===== Listed records =====
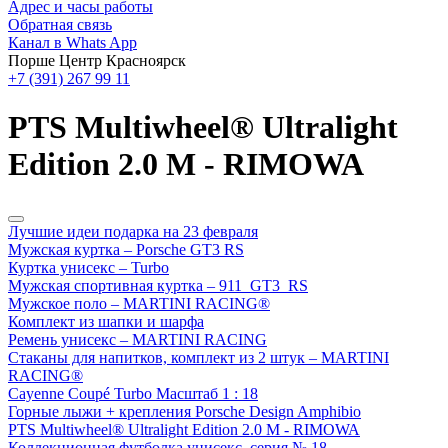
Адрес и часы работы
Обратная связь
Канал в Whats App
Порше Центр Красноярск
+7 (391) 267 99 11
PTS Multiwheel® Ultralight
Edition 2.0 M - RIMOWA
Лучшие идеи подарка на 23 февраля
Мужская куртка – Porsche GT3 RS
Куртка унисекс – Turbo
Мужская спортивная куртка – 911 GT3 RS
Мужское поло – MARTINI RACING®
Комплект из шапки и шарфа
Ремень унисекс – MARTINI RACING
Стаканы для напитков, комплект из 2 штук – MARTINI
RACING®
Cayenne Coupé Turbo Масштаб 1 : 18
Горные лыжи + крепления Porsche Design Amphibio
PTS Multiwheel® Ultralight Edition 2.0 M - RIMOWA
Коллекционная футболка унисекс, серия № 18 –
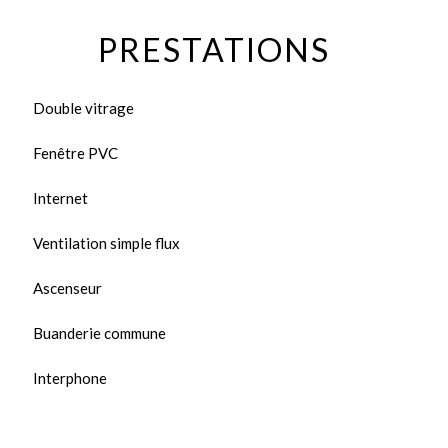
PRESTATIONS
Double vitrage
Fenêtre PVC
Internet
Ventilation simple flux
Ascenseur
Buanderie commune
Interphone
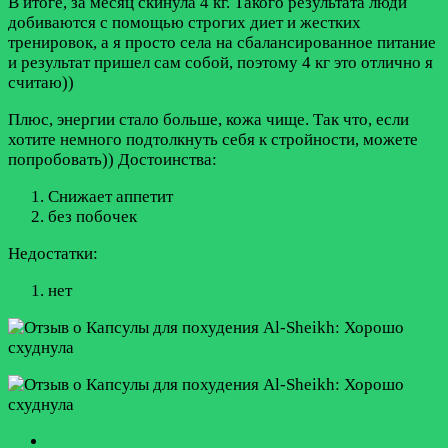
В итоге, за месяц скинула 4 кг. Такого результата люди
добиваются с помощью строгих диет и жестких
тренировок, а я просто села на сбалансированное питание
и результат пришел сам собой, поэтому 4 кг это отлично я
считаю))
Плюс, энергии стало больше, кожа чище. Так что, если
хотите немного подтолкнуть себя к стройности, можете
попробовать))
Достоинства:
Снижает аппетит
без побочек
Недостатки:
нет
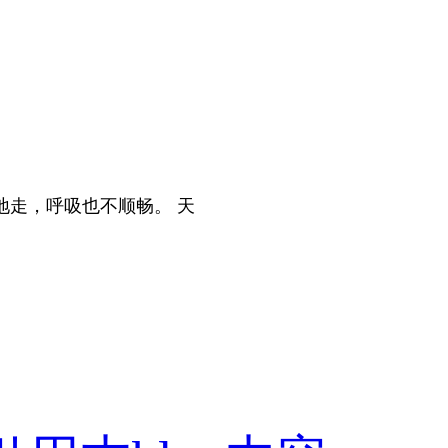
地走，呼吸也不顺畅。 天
=====
===== Listed records =====
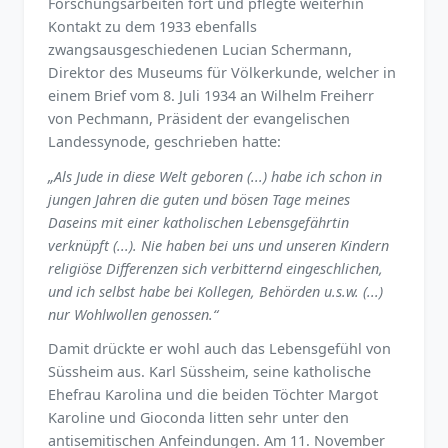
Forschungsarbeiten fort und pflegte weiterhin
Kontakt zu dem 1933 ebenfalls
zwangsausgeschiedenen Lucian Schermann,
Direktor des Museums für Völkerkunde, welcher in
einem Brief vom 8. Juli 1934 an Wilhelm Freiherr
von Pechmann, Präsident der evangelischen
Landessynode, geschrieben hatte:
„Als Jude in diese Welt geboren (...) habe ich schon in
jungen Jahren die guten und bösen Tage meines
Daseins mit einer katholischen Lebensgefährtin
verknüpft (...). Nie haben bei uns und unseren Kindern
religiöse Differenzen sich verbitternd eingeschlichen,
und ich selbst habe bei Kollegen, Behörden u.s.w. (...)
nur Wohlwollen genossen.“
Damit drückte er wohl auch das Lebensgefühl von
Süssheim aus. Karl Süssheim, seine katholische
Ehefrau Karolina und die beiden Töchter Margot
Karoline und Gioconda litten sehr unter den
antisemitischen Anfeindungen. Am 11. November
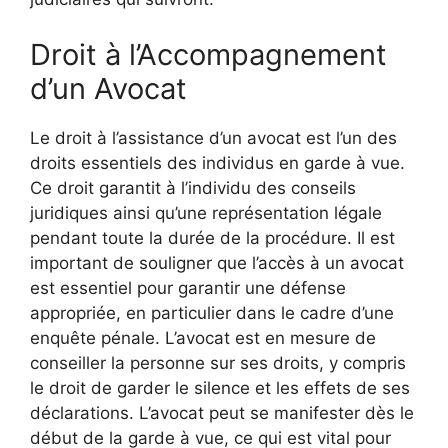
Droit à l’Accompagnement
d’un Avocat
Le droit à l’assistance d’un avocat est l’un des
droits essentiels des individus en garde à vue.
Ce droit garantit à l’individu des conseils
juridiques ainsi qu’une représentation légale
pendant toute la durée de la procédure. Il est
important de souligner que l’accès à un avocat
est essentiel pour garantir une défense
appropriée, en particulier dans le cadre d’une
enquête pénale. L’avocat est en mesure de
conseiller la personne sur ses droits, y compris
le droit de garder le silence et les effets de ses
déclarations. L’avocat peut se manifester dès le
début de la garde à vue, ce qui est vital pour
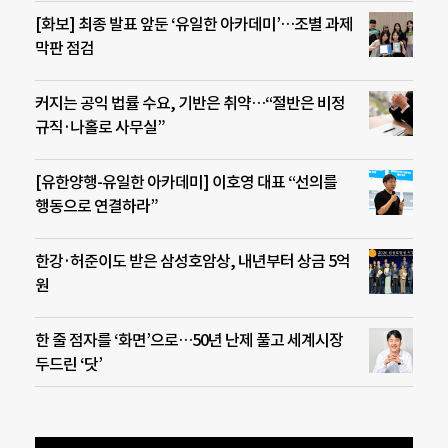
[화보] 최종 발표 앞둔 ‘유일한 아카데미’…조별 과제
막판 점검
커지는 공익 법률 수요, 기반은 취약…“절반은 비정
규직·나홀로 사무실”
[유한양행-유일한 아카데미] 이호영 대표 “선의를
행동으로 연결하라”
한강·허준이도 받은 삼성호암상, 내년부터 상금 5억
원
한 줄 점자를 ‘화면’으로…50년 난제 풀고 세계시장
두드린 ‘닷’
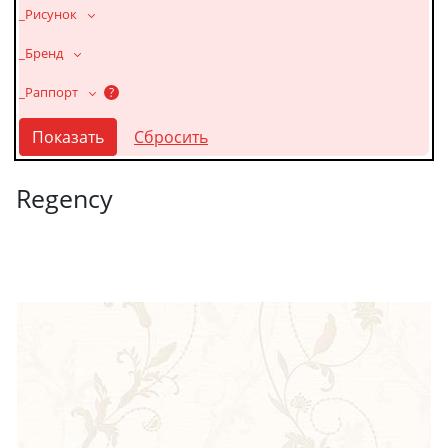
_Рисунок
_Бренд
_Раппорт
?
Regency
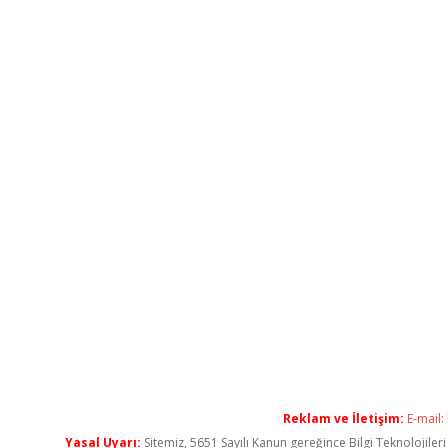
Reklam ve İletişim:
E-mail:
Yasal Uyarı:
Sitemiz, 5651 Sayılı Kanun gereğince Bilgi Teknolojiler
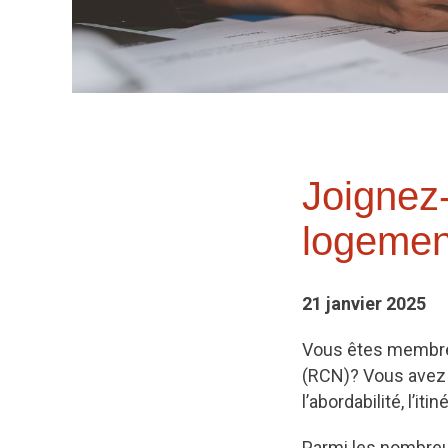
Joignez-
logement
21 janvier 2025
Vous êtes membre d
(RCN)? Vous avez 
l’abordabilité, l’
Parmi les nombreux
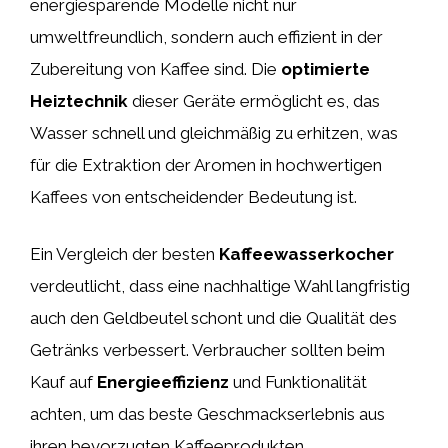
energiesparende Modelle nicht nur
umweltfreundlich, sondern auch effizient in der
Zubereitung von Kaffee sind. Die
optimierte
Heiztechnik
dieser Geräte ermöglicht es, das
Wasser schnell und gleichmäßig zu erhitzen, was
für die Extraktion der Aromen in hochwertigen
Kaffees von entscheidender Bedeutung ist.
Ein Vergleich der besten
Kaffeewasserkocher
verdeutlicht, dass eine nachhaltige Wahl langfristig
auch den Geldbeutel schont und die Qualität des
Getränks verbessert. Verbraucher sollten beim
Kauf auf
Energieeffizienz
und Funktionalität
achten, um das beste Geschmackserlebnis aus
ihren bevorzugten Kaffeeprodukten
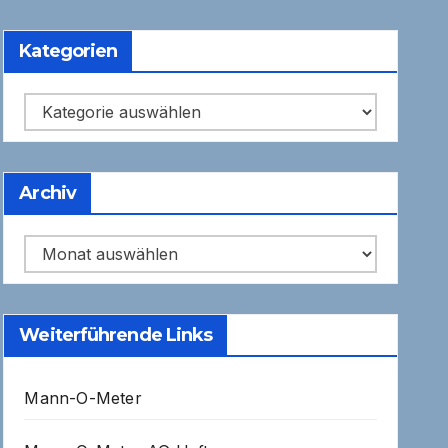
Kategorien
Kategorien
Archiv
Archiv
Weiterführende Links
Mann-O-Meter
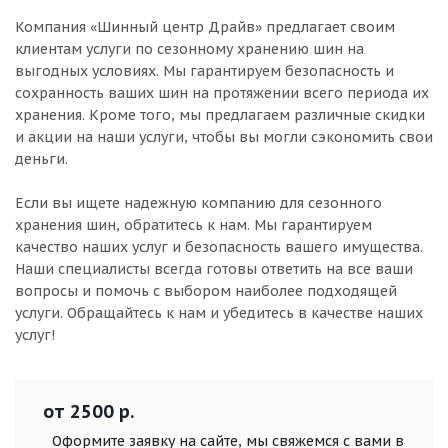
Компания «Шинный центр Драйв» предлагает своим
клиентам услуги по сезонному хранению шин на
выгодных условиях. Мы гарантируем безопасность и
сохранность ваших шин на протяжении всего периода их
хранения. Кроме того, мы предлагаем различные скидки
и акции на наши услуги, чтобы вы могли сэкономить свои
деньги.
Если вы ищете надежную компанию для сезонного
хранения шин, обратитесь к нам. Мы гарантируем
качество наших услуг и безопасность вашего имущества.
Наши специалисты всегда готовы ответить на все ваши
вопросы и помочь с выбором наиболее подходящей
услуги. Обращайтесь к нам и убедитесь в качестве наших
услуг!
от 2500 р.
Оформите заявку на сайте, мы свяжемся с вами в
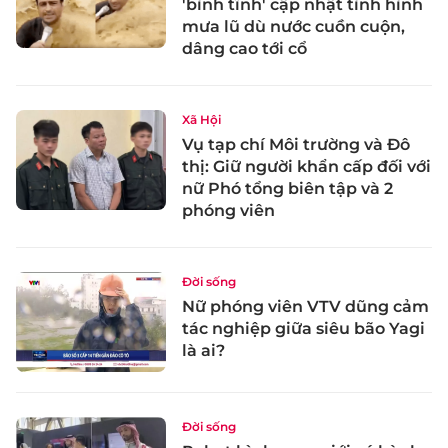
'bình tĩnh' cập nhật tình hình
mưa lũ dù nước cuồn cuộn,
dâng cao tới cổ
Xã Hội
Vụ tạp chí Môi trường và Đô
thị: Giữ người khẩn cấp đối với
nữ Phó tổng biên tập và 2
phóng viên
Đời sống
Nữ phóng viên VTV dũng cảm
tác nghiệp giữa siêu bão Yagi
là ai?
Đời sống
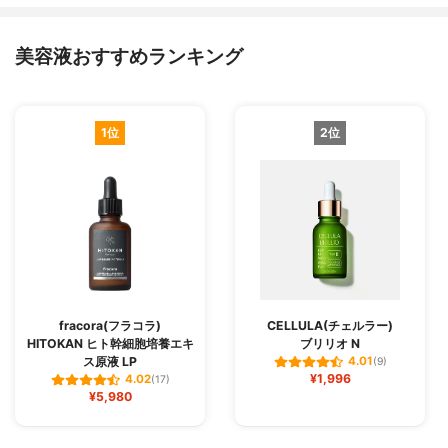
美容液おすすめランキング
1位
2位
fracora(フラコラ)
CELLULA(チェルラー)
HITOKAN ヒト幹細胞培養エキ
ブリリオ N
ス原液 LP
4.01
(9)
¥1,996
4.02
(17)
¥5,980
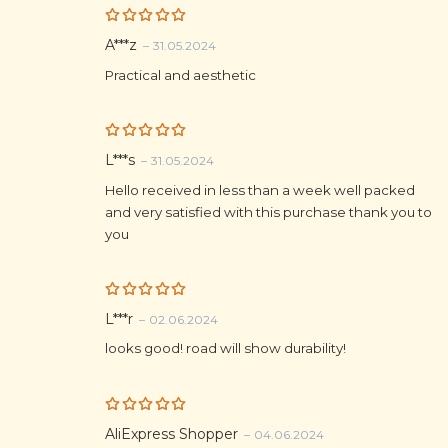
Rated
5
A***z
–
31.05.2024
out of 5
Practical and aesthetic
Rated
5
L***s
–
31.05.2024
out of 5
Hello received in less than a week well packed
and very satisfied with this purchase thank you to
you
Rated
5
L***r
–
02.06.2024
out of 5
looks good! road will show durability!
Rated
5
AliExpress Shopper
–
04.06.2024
=====
**Problem to solve**.
Taking the entries above, write out exactly the lines starting with the line containing "Адрес и часы работы" and going on through the line containing "Мужское поло – MARTINI RACING®", both included, and nothing else.

**Written reply**.
Адрес и часы работы
Обратная связь
Канал в Whats App
Порше Центр Красноярск
+7 (391) 267 99 11
PTS Multiwheel® Ultralight
Edition 2.0 M - RIMOWA
Лучшие идеи подарка на 23 февраля
Мужская куртка – Porsche GT3 RS
Куртка унисекс – Turbo
Мужская спортивная куртка – 911 GT3 RS
Мужское поло – MARTINI RACING®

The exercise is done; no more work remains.